Provided information
-*-*-

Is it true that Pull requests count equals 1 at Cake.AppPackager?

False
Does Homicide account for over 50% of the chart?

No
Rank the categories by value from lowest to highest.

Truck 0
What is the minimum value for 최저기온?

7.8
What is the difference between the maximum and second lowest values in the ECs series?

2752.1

-*-*-

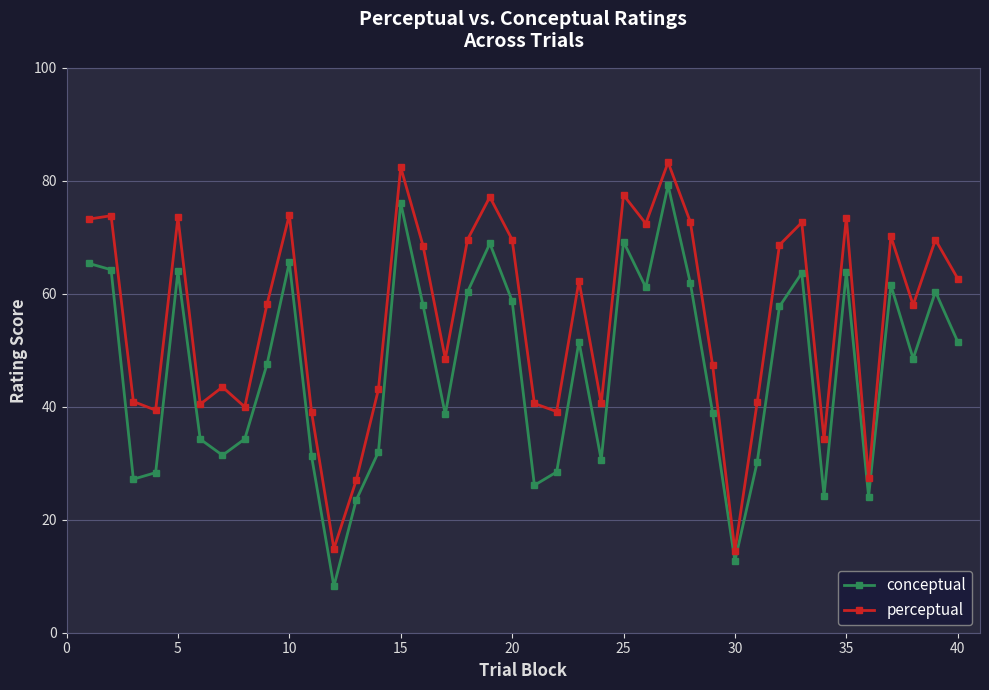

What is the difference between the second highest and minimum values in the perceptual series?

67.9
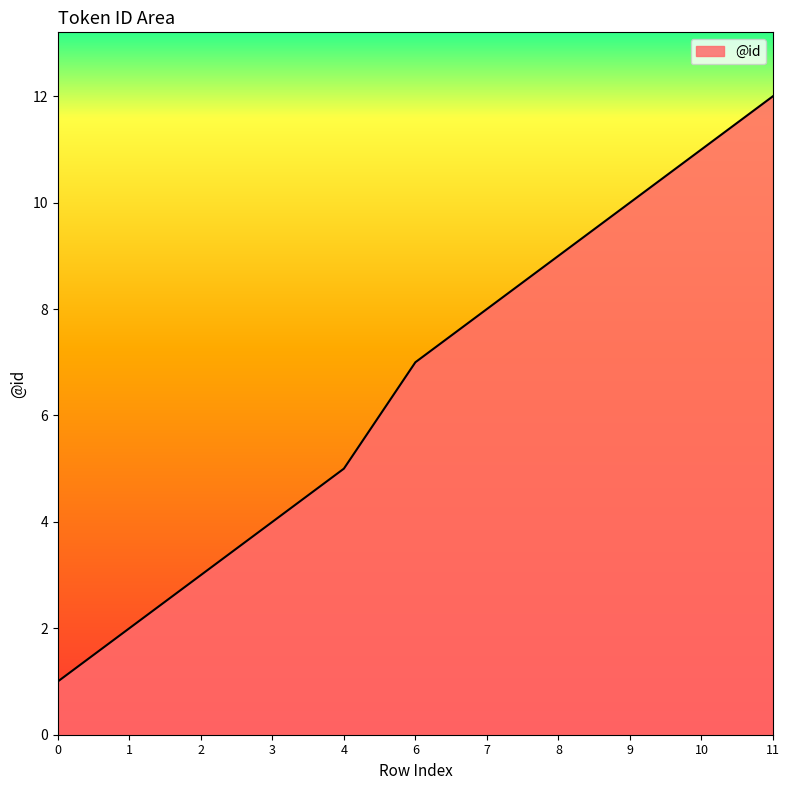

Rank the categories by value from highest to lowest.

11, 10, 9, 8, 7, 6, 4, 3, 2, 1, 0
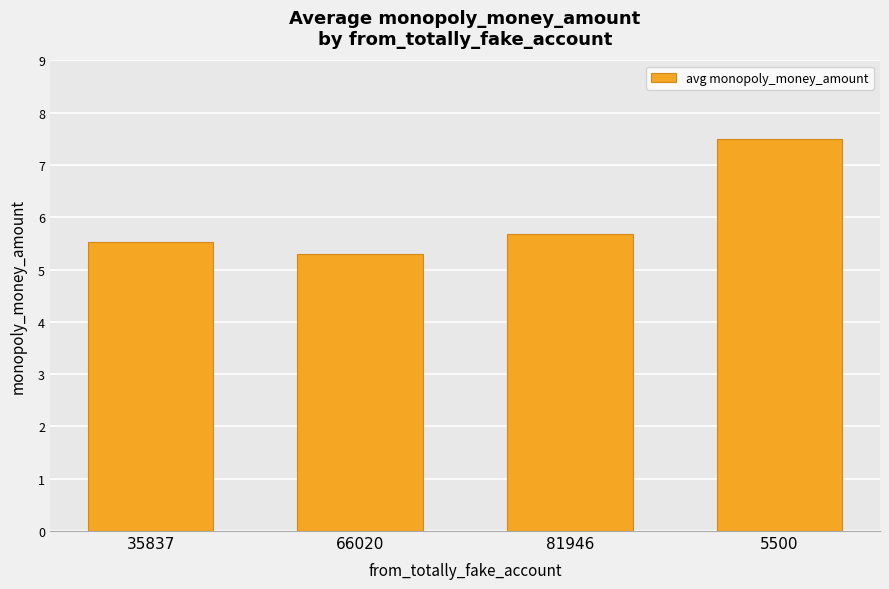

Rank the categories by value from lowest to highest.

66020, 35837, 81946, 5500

-*-*-

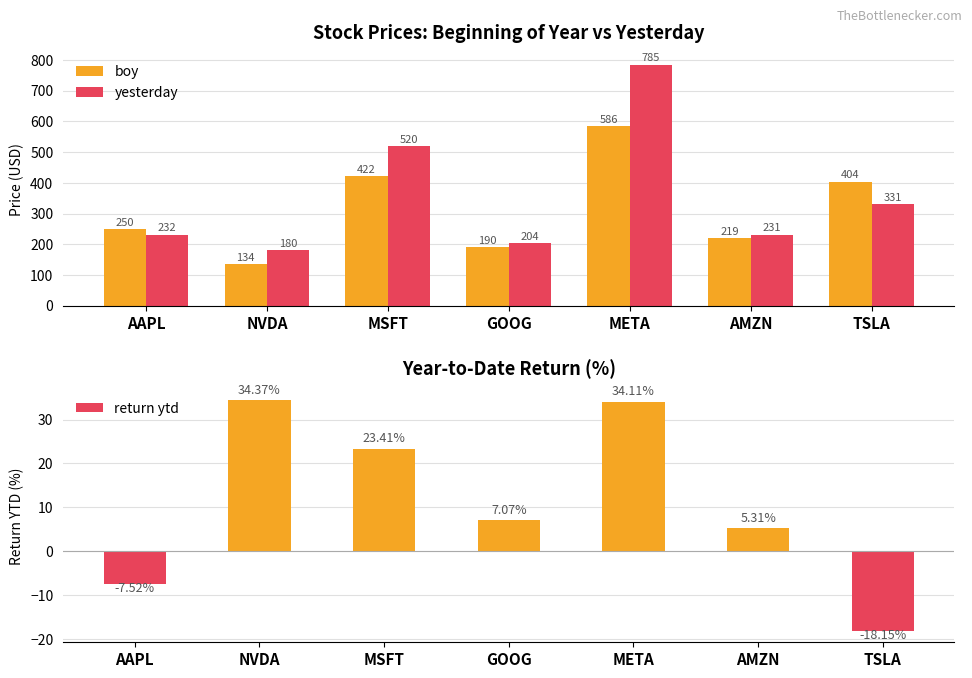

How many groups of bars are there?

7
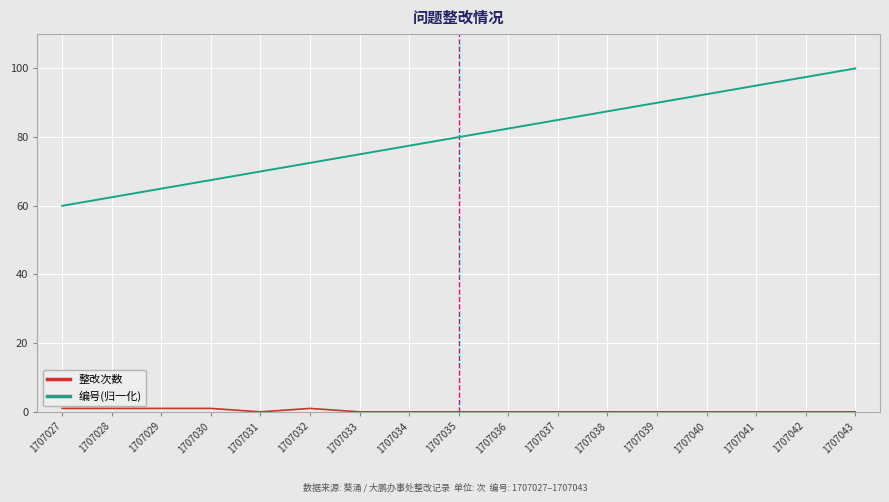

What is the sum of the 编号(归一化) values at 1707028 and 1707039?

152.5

-*-*-

Request
Please copy the lines above without changes, from the line with "Is it true that" up to and including the line with "What is the difference between the maximum".

Answer to this exercise
Is it true that Pull requests count equals 1 at Cake.AppPackager?

False
Does Homicide account for over 50% of the chart?

No
Rank the categories by value from lowest to highest.

Truck 0
What is the minimum value for 최저기온?

7.8
What is the difference between the maximum and second lowest values in the ECs series?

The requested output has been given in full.